Concrètement, le réacteur n’entraîne pas directement les moteurs. Il fournit de l’énergie à un cycle au dioxyde de carbone supercritique (sCO2). Ce système novateur alimente une turbine qui génère 50 MW d’électricité. Par ailleurs, son rendement peut atteindre 50 %, bien au-delà des 33 % des réacteurs classiques.
Un modèle de sécurité et de sobriété technologique grâce au thorium
Le choix du thorium n’est pas anodin. Ce métal lourd, plus abondant que l’uranium, offre une réactivité plus stable et plus sûre. Le réacteur fonctionne à pression atmosphérique, ce qui réduit fortement les risques d’explosion. En cas de surchauffe, la réaction ralentit d’elle-même. Ainsi, la sécurité repose sur la physique du système, non sur des interventions humaines complexes.
Par ailleurs, la conception inclut deux boucles d’évacuation de chaleur passives, qui opèrent sans intervention. En cas de défaillance extrême, le combustible fondu s’écoule dans une chambre de sécurité. Là, il se solidifie immédiatement et bloque toute fuite radioactive. Enfin, les ingénieurs ont encapsulé le réacteur dans un module autonome de 10 ans, facile à remplacer sans ouvrir la coque. Cette architecture facilite grandement la maintenance.

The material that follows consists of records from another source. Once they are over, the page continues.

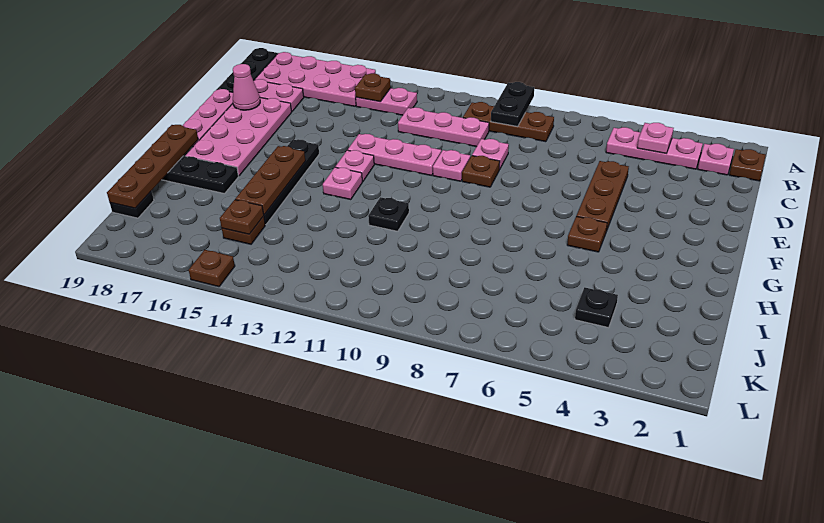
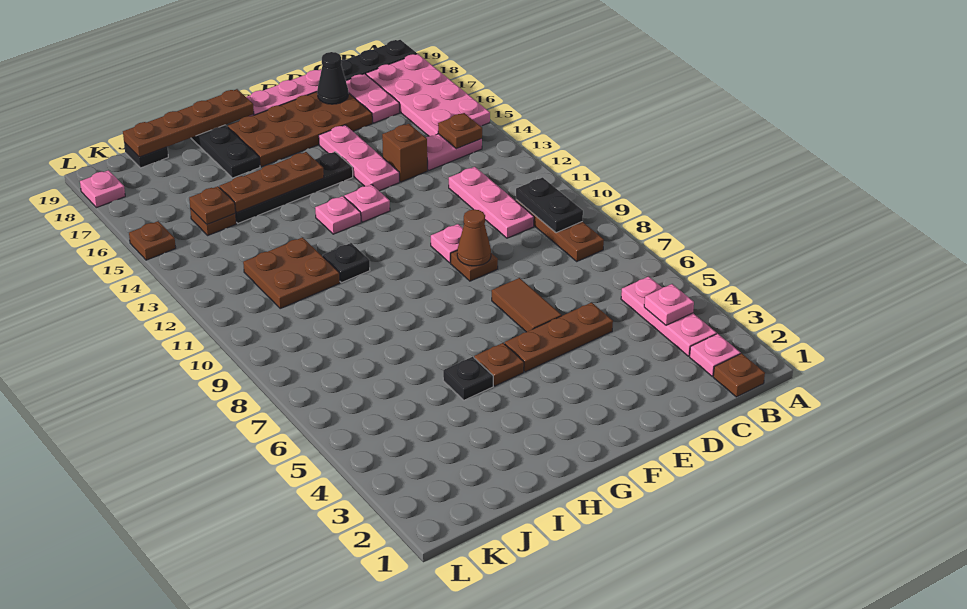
black plate A9:B9 level 2 -> black plate B9:B10 level 2
pink plate B13:B14 level 1 -> pink plate B14:C14 level 1
pink plate D9 level 1 -> pink plate L18 level 1
none -> brown brick D14 level 1
pink plate D17:G18 level 1 -> brown plate D17:G18 level 1
pink cone D18 level 2 -> black cone D18 level 2
none -> brown tile E6:E7 level 1
none -> brown cone E9 level 2
pink plate E11:E13 level 1 -> pink plate E14:E16 level 1
none -> brown plate I11:J12 level 1
black plate J4 level 1 -> black plate H5 level 1

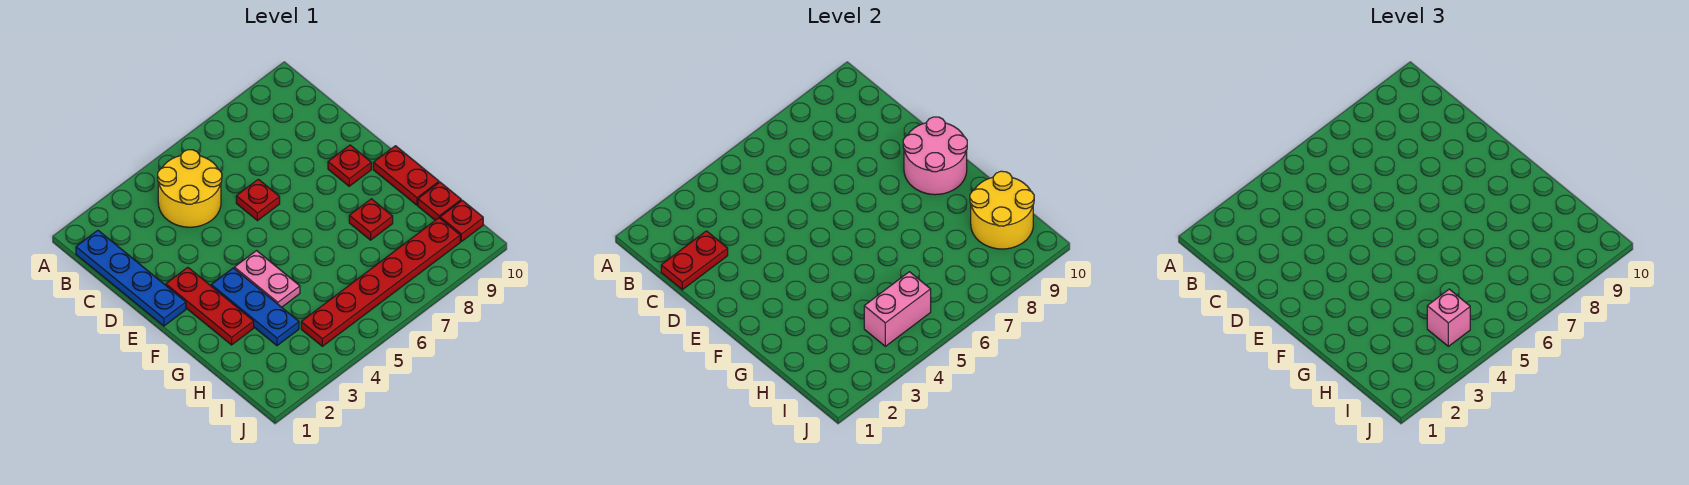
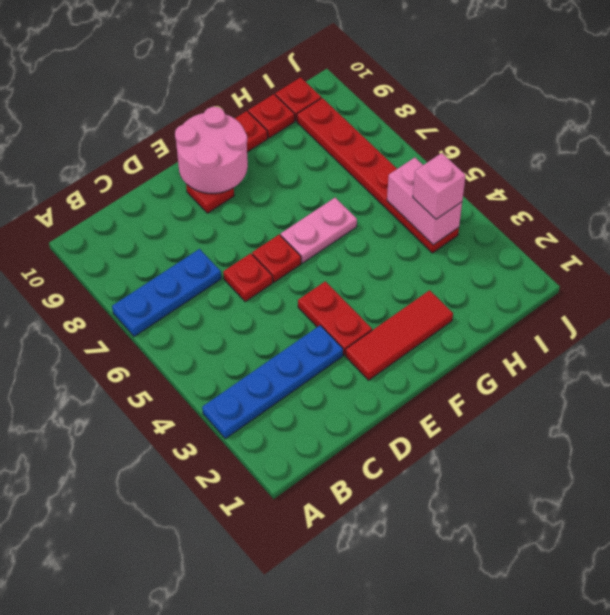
blue plate B1:E1 level 1 -> blue plate A3:D3 level 1
yellow round brick B4:C5 level 1 -> none
red plate C1:C2 level 2 -> red plate E3:E4 level 1
red plate E2:G2 level 1 -> red tile E2:G2 level 1
blue plate F3:H3 level 1 -> blue plate A7:C7 level 1
pink plate F4:G4 level 1 -> pink plate F6:G6 level 1
red plate G8 level 1 -> red plate E6 level 1
yellow round brick H9:I10 level 2 -> none

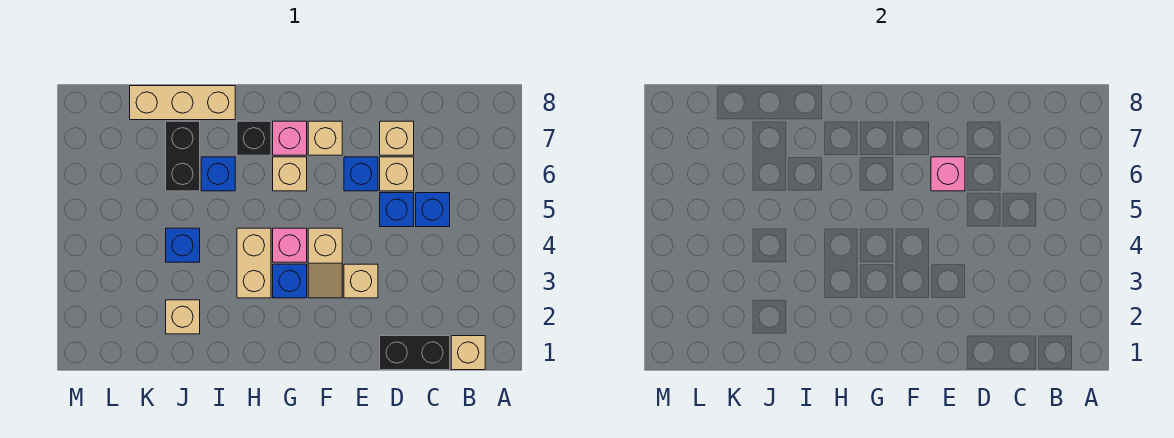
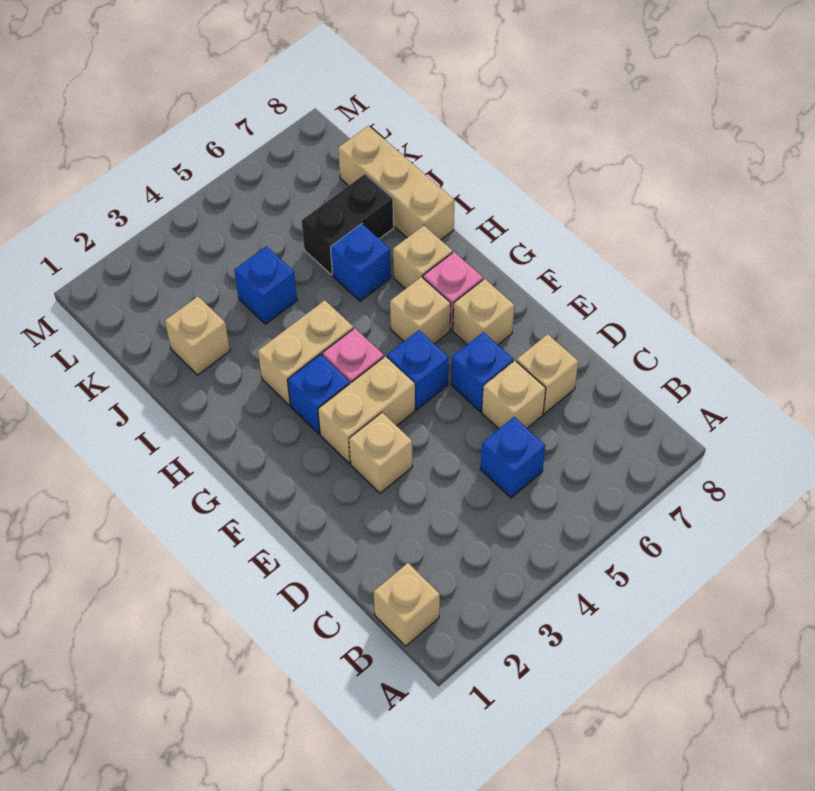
black brick C1:D1 level 1 -> none
blue brick D5 level 1 -> blue brick F5 level 1
pink brick E6 level 2 -> none
tan slope F3:F4 level 1 top 4 -> tan brick F3:F4 level 1
black brick H7 level 1 -> tan brick H7 level 1

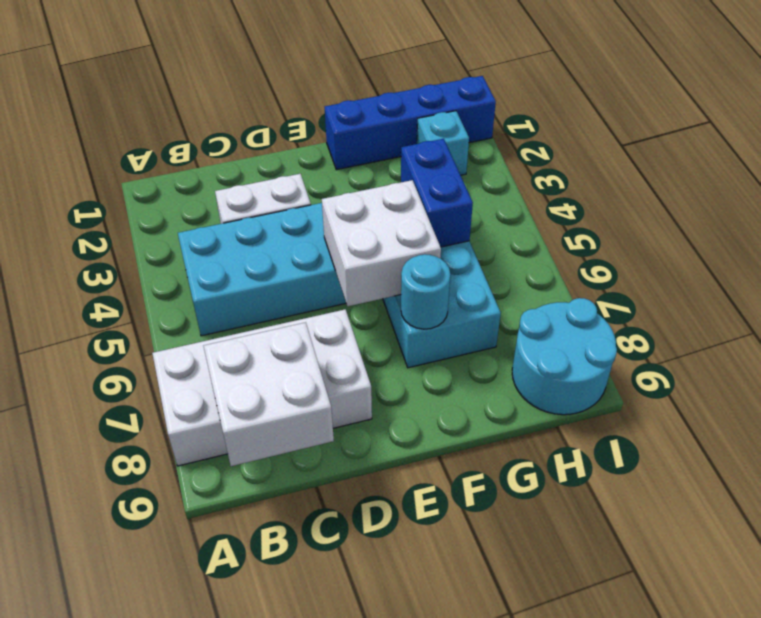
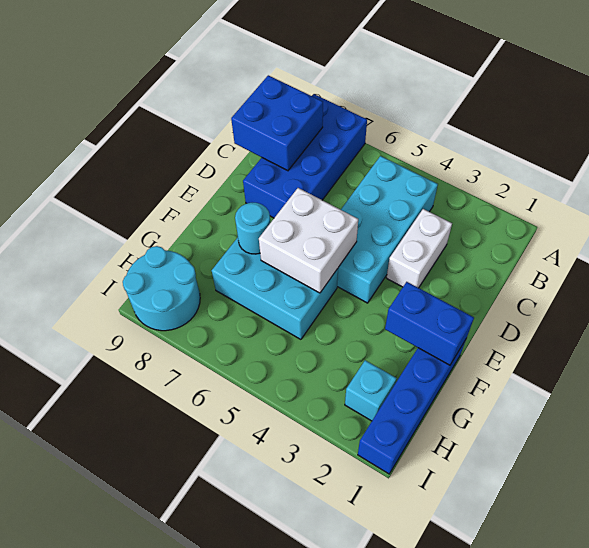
white brick A7:D8 level 1 -> blue brick A7:D8 level 1
white brick B8:C9 level 2 -> blue brick B8:C9 level 2
blue brick G4:G5 level 2 -> blue brick F1:F2 level 2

Le cargo, vitrine d’une stratégie nucléaire et maritime d’ampleur
Avec ce projet, la Chine ne se contente pas d’innover. Elle affirme son ambition géopolitique. Le pays dispose de vastes réserves de thorium, notamment en Mongolie intérieure. Grâce à ces ressources, Pékin veut devenir un acteur incontournable du nucléaire de nouvelle génération.
Hu Keyi, ingénieur en chef du groupe naval, affirme que ce navire inaugure une flotte plus vaste. Un pétrolier Suezmax refroidi au plomb-bismuth et une centrale nucléaire flottante sont déjà en développement.
Ce programme ne reste pas isolé. Récemment, la Chine a franchi une étape-clé dans la filière thorium. Elle a réussi à convertir du thorium en uranium fissile dans un réacteur à sels fondus. Cette avancée confirme la faisabilité technique du concept. Ainsi, ce cargo devient le symbole visible d’une stratégie énergétique et géopolitique globale.
Une autonomie inédite pour une logistique maritime stratégique
Imaginez un navire capable de naviguer plusieurs années sans escale ni ravitaillement. Dans un monde où les routes maritimes se tendent, cette capacité change tout. Les ports deviennent des points de pression, les détroits des zones de tension. Grâce à sa technologie, ce type de cargo évolue dans des zones isolées. Il reste autonome, discret, et toujours opérationnel.
En combinant innovation technologique, efficience énergétique et autonomie logistique, la Chine pose un jalon stratégique. Ce navire dépasse le simple progrès naval. Il s’impose comme une pièce maîtresse dans la course au leadership nucléaire civil mondial.